▶ [PROBLEM DESCRIPTION]: Copy, in full, each line of the material that holds the word "require".

======== EXERCISE DATA

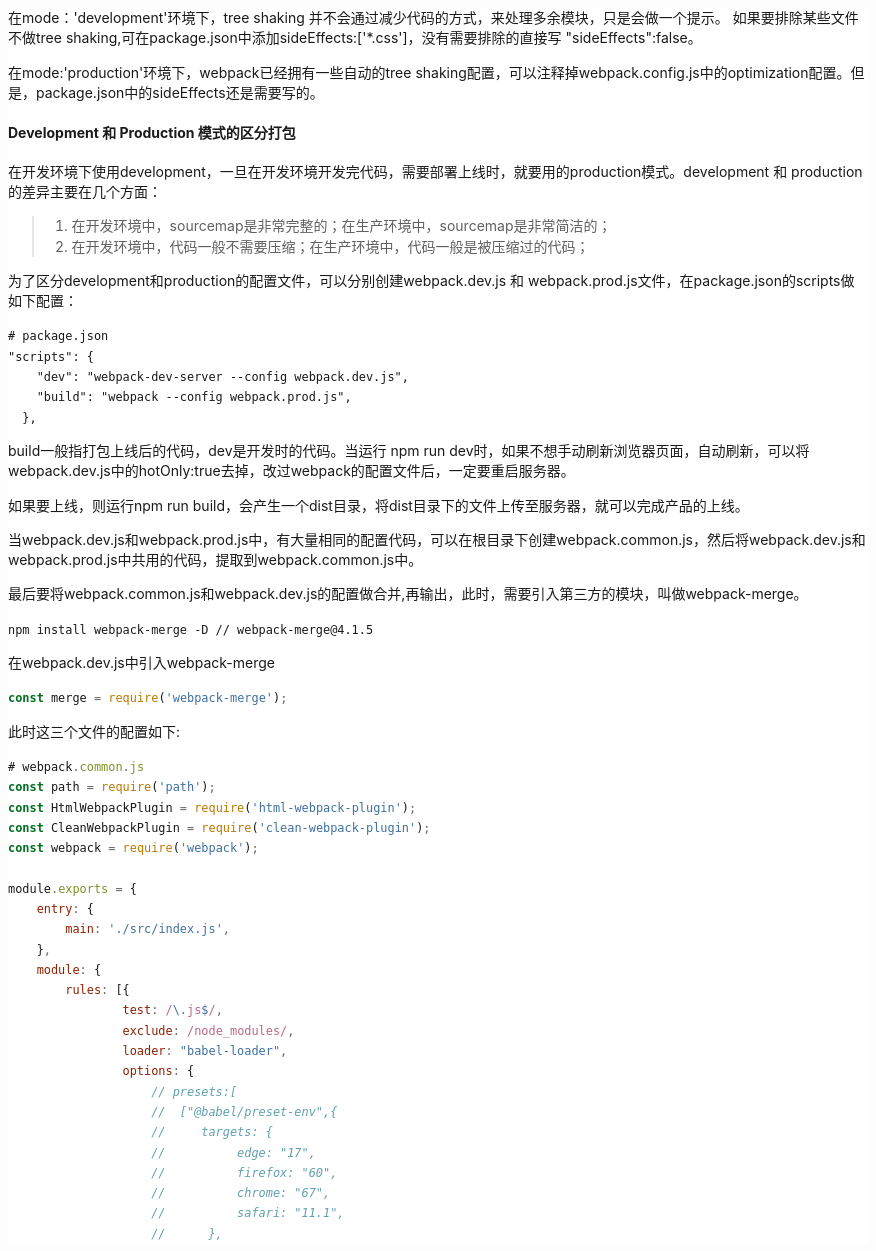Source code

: 在mode：'development'环境下，tree shaking 并不会通过减少代码的方式，来处理多余模块，只是会做一个提示。 如果要排除某些文件不做tree shaking,可在package.json中添加sideEffects:['*.css']，没有需要排除的直接写 "sideEffects":false。

在mode:'production'环境下，webpack已经拥有一些自动的tree shaking配置，可以注释掉webpack.config.js中的optimization配置。但是，package.json中的sideEffects还是需要写的。

#### Development 和 Production 模式的区分打包

在开发环境下使用development，一旦在开发环境开发完代码，需要部署上线时，就要用的production模式。development 和 production 的差异主要在几个方面：

>1. 在开发环境中，sourcemap是非常完整的；在生产环境中，sourcemap是非常简洁的；
>2. 在开发环境中，代码一般不需要压缩；在生产环境中，代码一般是被压缩过的代码；

为了区分development和production的配置文件，可以分别创建webpack.dev.js 和 webpack.prod.js文件，在package.json的scripts做如下配置：

```shell
# package.json
"scripts": {
    "dev": "webpack-dev-server --config webpack.dev.js",
    "build": "webpack --config webpack.prod.js",
  },
```

build一般指打包上线后的代码，dev是开发时的代码。当运行 npm run dev时，如果不想手动刷新浏览器页面，自动刷新，可以将webpack.dev.js中的hotOnly:true去掉，改过webpack的配置文件后，一定要重启服务器。

如果要上线，则运行npm run build，会产生一个dist目录，将dist目录下的文件上传至服务器，就可以完成产品的上线。

当webpack.dev.js和webpack.prod.js中，有大量相同的配置代码，可以在根目录下创建webpack.common.js，然后将webpack.dev.js和webpack.prod.js中共用的代码，提取到webpack.common.js中。

最后要将webpack.common.js和webpack.dev.js的配置做合并,再输出，此时，需要引入第三方的模块，叫做webpack-merge。

```shell
npm install webpack-merge -D // webpack-merge@4.1.5
```

在webpack.dev.js中引入webpack-merge

```js
const merge = require('webpack-merge');
```

此时这三个文件的配置如下:

```js
# webpack.common.js
const path = require('path');
const HtmlWebpackPlugin = require('html-webpack-plugin');
const CleanWebpackPlugin = require('clean-webpack-plugin');
const webpack = require('webpack');

module.exports = {
    entry: {
        main: './src/index.js',
    },
    module: {
        rules: [{
                test: /\.js$/,
                exclude: /node_modules/,
                loader: "babel-loader",
                options: {
                    // presets:[
                    //  ["@babel/preset-env",{
                    //     targets: {
                    //          edge: "17",
                    //          firefox: "60",
                    //          chrome: "67",
                    //          safari: "11.1",
                    //      },
```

================

▶ [OUTPUT]:
const merge = require('webpack-merge');
const path = require('path');
const HtmlWebpackPlugin = require('html-webpack-plugin');
const CleanWebpackPlugin = require('clean-webpack-plugin');
const webpack = require('webpack');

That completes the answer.